The city has suffered a series of setbacks. It lost its bid for a $3-billion Disney theme park. Its aerospace industry has laid off thousands of workers because of the recession and defense spending cuts. And the Long Beach Naval Station is scheduled to close in 1996, costing thousands of jobs and millions of dollars in lost taxes.

"It's an opportunity for the city of Long Beach to create thousands of new jobs for its residents," said Kell, who predicted the project will pay for itself in taxes and other public benefits. "This will be a very, very successful project."

City officials have yet to devise a formal plan to come up with the money to pay for its share of the project. The city would pay to create the harbor, building new parks and other public improvements. Private developers would foot the expense of the buildings that would be run by private businesses.

Hankla said the city probably will issue bonds to raise the money for construction. New taxes and other income generated by the tourist harbor will be used to pay off the bonds.

He is expected to present a funding plan to the council on Aug. 17.

The project has its risks. If it doesn't generate as much revenue as expected, the city could be forced to dip into its reserves to make the bond payments.

Of the nine council members, Councilman Warren Harwood was most critical of the plan.
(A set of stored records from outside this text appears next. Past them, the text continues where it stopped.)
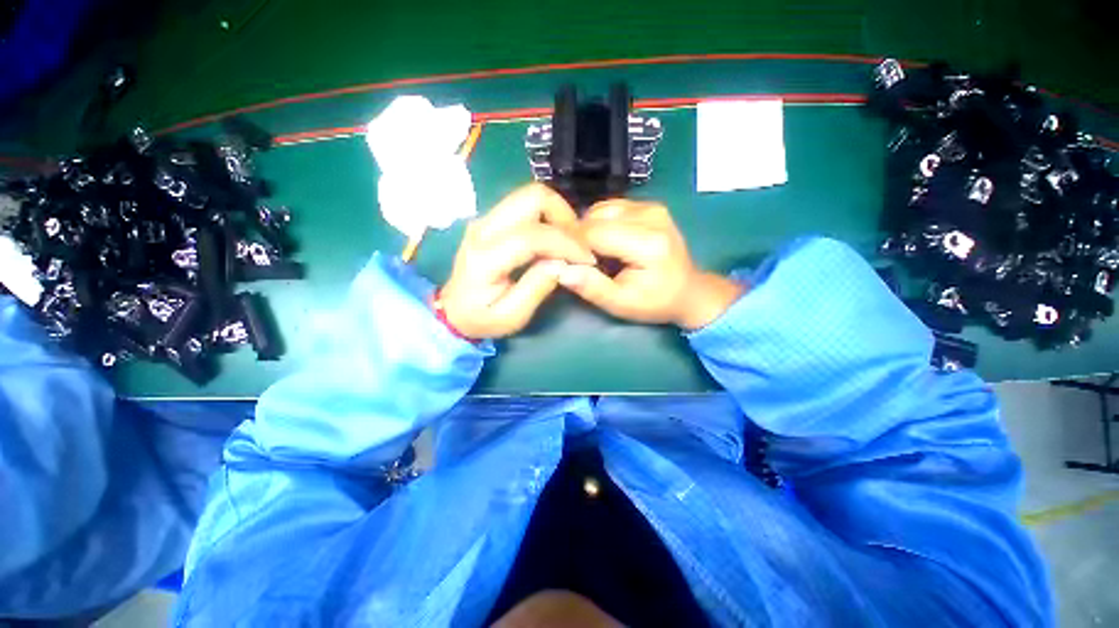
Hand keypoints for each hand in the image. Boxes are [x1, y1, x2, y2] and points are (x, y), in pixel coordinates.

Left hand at [440, 184, 594, 338]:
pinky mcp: (492, 218)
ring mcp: (486, 218)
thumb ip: (537, 288)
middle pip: (533, 196)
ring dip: (558, 214)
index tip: (587, 260)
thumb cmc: (481, 318)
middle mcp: (483, 227)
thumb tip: (563, 263)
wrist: (452, 310)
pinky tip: (555, 238)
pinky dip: (548, 216)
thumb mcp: (512, 316)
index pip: (533, 236)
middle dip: (565, 217)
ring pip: (531, 194)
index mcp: (486, 256)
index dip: (567, 244)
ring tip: (570, 242)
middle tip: (579, 245)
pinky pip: (526, 204)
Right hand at [558, 200, 743, 329]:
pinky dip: (600, 224)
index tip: (564, 263)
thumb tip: (558, 269)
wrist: (688, 291)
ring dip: (588, 231)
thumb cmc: (654, 302)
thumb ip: (591, 287)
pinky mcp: (648, 206)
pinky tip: (605, 244)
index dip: (572, 246)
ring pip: (600, 210)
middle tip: (580, 262)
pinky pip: (610, 209)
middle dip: (579, 239)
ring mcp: (651, 206)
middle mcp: (650, 215)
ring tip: (594, 255)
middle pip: (595, 217)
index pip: (594, 233)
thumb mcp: (621, 304)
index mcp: (647, 242)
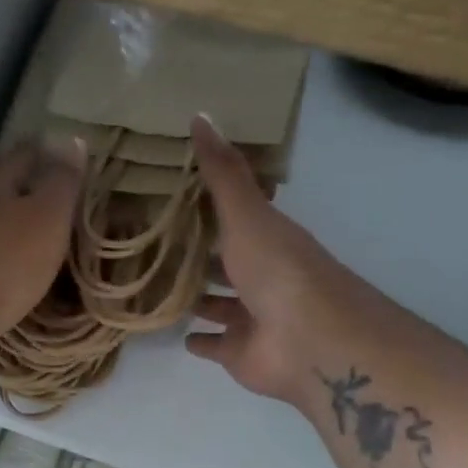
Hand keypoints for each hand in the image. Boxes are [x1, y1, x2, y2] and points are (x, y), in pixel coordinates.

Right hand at [187, 116, 384, 405]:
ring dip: (200, 298)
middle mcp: (261, 276)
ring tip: (162, 286)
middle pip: (226, 262)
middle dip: (200, 255)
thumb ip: (222, 173)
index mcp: (268, 238)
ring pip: (220, 304)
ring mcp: (252, 317)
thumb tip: (200, 114)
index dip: (209, 206)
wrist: (309, 341)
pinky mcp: (240, 353)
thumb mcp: (247, 213)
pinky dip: (202, 341)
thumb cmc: (277, 270)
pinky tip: (181, 335)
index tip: (174, 195)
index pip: (235, 217)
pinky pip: (216, 344)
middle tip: (158, 245)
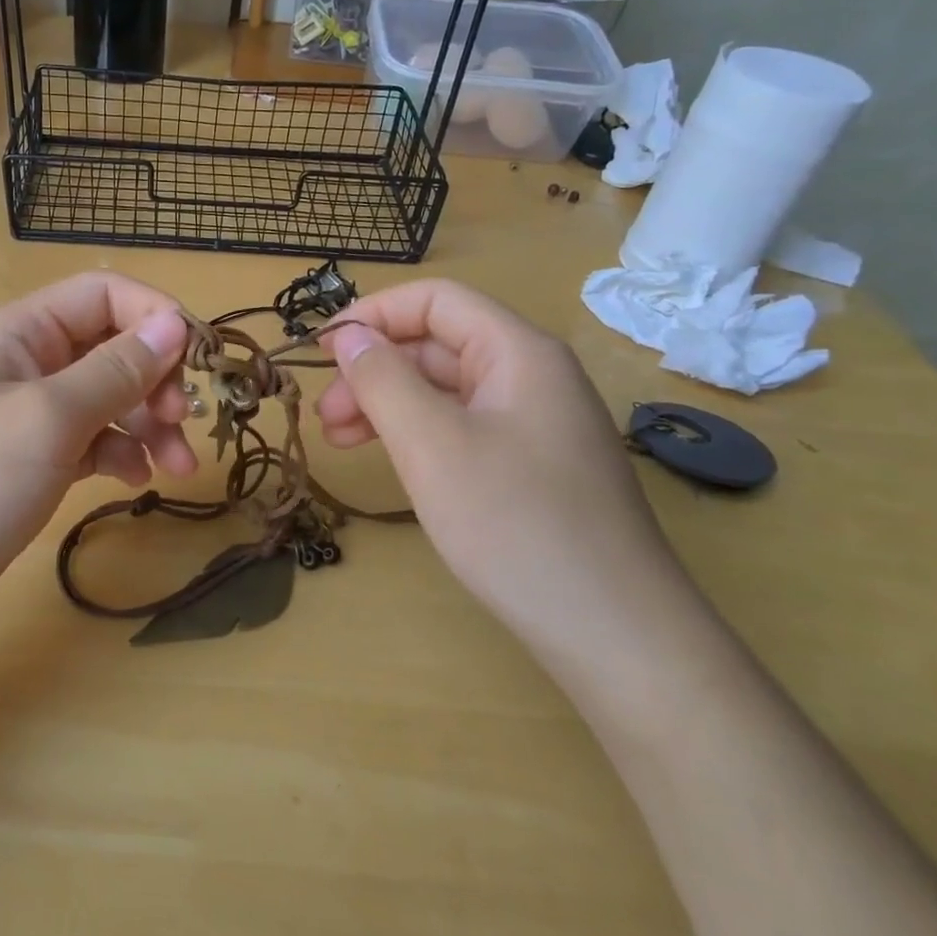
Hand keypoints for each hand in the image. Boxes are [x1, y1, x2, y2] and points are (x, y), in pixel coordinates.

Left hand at [0, 273, 197, 644]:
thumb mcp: (48, 419)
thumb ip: (115, 370)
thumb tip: (175, 324)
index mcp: (19, 332)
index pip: (103, 295)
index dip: (155, 316)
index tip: (197, 361)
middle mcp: (25, 363)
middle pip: (111, 346)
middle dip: (157, 378)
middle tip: (186, 422)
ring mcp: (26, 414)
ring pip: (107, 397)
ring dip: (148, 422)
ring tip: (179, 467)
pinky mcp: (30, 461)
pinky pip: (90, 440)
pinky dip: (119, 452)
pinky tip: (136, 479)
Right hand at [316, 280, 686, 669]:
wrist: (614, 634)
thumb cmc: (515, 524)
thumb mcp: (431, 444)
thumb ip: (382, 380)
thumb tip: (348, 335)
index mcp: (518, 352)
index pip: (435, 301)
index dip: (372, 315)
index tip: (321, 352)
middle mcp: (532, 375)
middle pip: (438, 345)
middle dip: (374, 371)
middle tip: (325, 416)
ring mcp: (536, 423)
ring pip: (446, 390)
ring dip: (389, 405)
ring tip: (340, 440)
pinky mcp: (534, 466)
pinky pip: (464, 427)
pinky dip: (418, 435)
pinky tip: (391, 461)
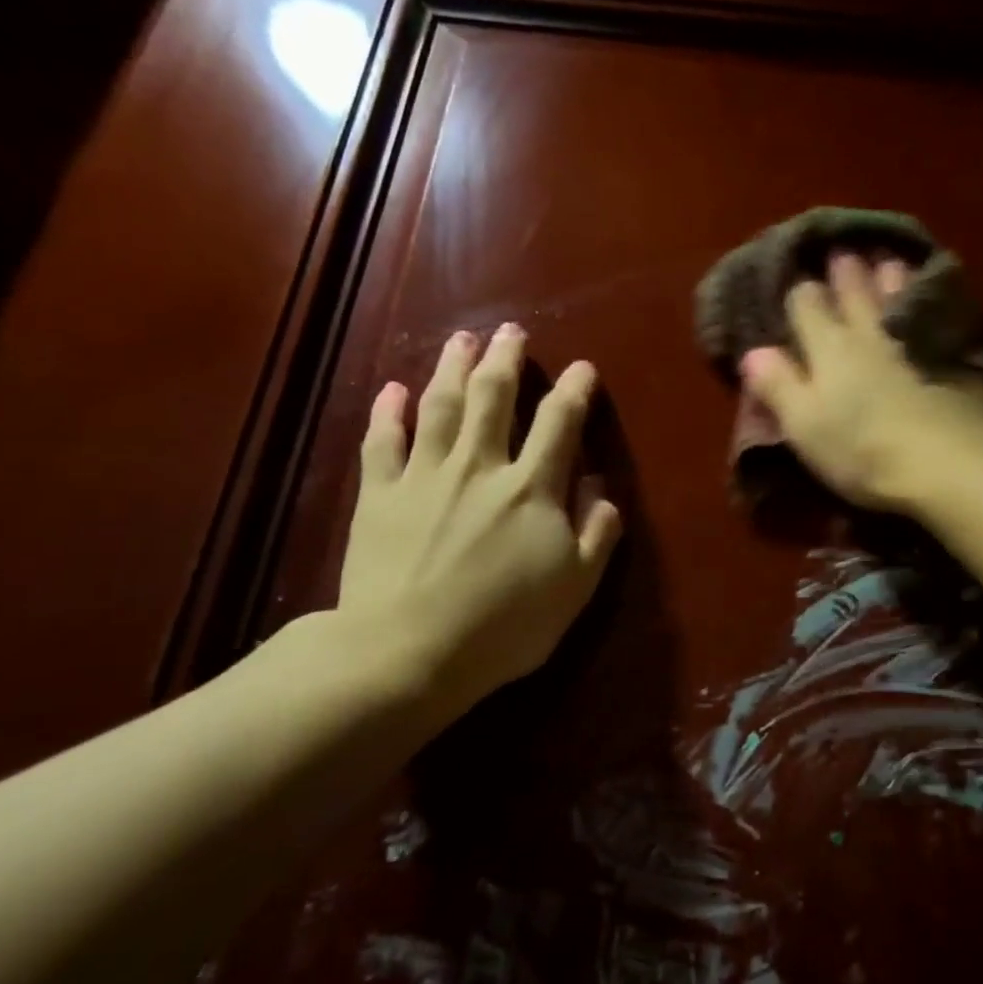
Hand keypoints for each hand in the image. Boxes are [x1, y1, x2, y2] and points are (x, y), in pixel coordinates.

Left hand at [336, 322, 622, 716]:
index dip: (573, 390)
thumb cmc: (502, 626)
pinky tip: (393, 390)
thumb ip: (596, 536)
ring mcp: (424, 476)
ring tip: (461, 340)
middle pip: (494, 398)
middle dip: (505, 360)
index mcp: (531, 488)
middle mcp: (479, 467)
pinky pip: (382, 441)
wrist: (407, 652)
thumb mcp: (573, 589)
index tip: (582, 367)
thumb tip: (604, 492)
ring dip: (452, 368)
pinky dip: (388, 412)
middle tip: (510, 331)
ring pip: (440, 406)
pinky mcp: (378, 495)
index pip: (559, 423)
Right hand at [741, 253, 982, 512]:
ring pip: (900, 299)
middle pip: (855, 294)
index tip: (799, 286)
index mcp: (829, 348)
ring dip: (891, 280)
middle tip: (844, 256)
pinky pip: (940, 321)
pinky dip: (933, 307)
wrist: (945, 464)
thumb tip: (753, 352)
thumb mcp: (803, 425)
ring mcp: (917, 342)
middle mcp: (871, 334)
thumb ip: (778, 386)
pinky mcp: (956, 359)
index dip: (800, 295)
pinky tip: (938, 307)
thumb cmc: (860, 450)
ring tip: (889, 264)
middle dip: (846, 275)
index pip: (807, 306)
He says bulldozing Shoreline Aquatic Park and Lagoon would amount to a "land grab," depriving local residents of prime parkland to benefit Ratkovich and other businessmen.

Harwood also is skeptical of the economic benefits, which the consultant and city administrators acknowledged are general projections.

"It's a windfall for these people," Harwood said in an interview. "It's not clear when a public benefit will occur."

Harwood has suggested leaving the park as it is and developing the tourist harbor in part of the nearby Downtown Long Beach Marina.